No soy persona de apuestas, sino de certezas. Y hace meses, cuando unos amigos patriotas me dijeron que VOX era "el PP, pero en verde", les dije algo que después he repetido en alguna ocasión: los conozco personalmente, y no se parecen a la gente del PP prácticamente en nada. Lo mejor de VOX son sus ideas, pero también sus personas. Son licenciados, empresarios, abogados..., algunos de ellos padres de familias numerosas. Gente acostumbrada a trabajar duro, algunos sin horario, y después llegar a casa y bañar a los niños antes de acostarlos. Así es la gente de VOX.
 
Obviamente, podrían cambiar. Todos podemos cambiar a peor. Tampoco me parece serio que lo único que se critique de VOX en ciertas esferas del patriotismo es que su presidente fue del PP. Me parece un argumento pueril.
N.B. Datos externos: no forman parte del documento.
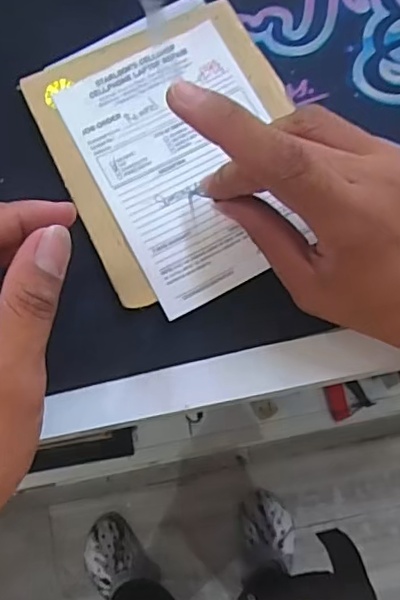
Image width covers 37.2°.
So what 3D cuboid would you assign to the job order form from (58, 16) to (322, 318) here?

Todo el mundo tiene derecho a darse cuenta de que estaba en el sitio inadeacuado y comenzar de nuevo. Santiago Abascal debe ser juzgado por lo que propone y por lo que hace ahora, no por lo que hizo cuando estaba en un partido al que ahora censura ferozmente.
 
VOX ha recogido en las elecciones andaluzas el hartazgo de cientos de miles de personas que ya no tragaban con las mentiras fabricadas durante cuatro décadas. Mentiras creadas por la izquierda y consentidas por la tibieza del PP. Todo ese andamiaje de corruptelas, de pequeños chanchullos, el PER, los cursos cobrados y no dados, los ERE irregulares...Andalucía ha vivido en una realidad paralela durante demasiados años, y aunque parte del mal está hecho y tardará en curarse, este primer domingo de Adviento algo ha empezado a cambiar. Parte de esa sociedad enferma ha empezado a buscar su curación, que sólo puede venir de la mano de la Verdad.
 
Es imposible saber hoy qué recorrido político tendrá VOX en el futuro. Puede ocurrirle lo mismo que a Podemos, aunque defienda ideas contrarias. Lo que sí parece obvio es que el electorado potencial de VOX no es (como erróneamente creen sus enemigos de izquierdas) ni el postfranquismo redivivo, ni la ultraderecha que vota a Le Pen en Francia, ni los trogloditas a los que caricaturizan en La Sexta. El electorado de VOX es el antiguo electorado del PP que se ha cansado de esperar a que el PP vuelva a ser un partido reconocible de derechas. Y tan hartos estaban de esperar, que se han cambiado a VOX.
 
El partido de Santiago Abascal pudo haber tenido problemas de tipo electoral si Pablo Casado hubiese iniciado una verdadera regeneración en el PP, es decir, si lo hubiese convertido en un partido parecido a lo que fue el PP de Aznar. Pero Casado jamás se atreverá a tanto. La pusilanimidad de los populares es la mejor garantía de éxito para VOX, que además del voto descontento del electorado del PP va a cosechar, presumiblemente, mucho voto de la abstención e incluso de sectores falangistas o patriotas que también se cansaron de esperar la nueva risa de la primavera.
 
Lo que le espera a partir de ahora a Santiago Abascal y a sus compañeros es: persecución, descrédito y caza de brujas. Nada que algunos no hayamos sufrido ya, por ejemplo en el periodismo libre. En todo caso, parecerse en algo al de Nazaret no está nada mal tampoco. No garantiza el éxito, pero te abre un poquito las puertas del Cielo.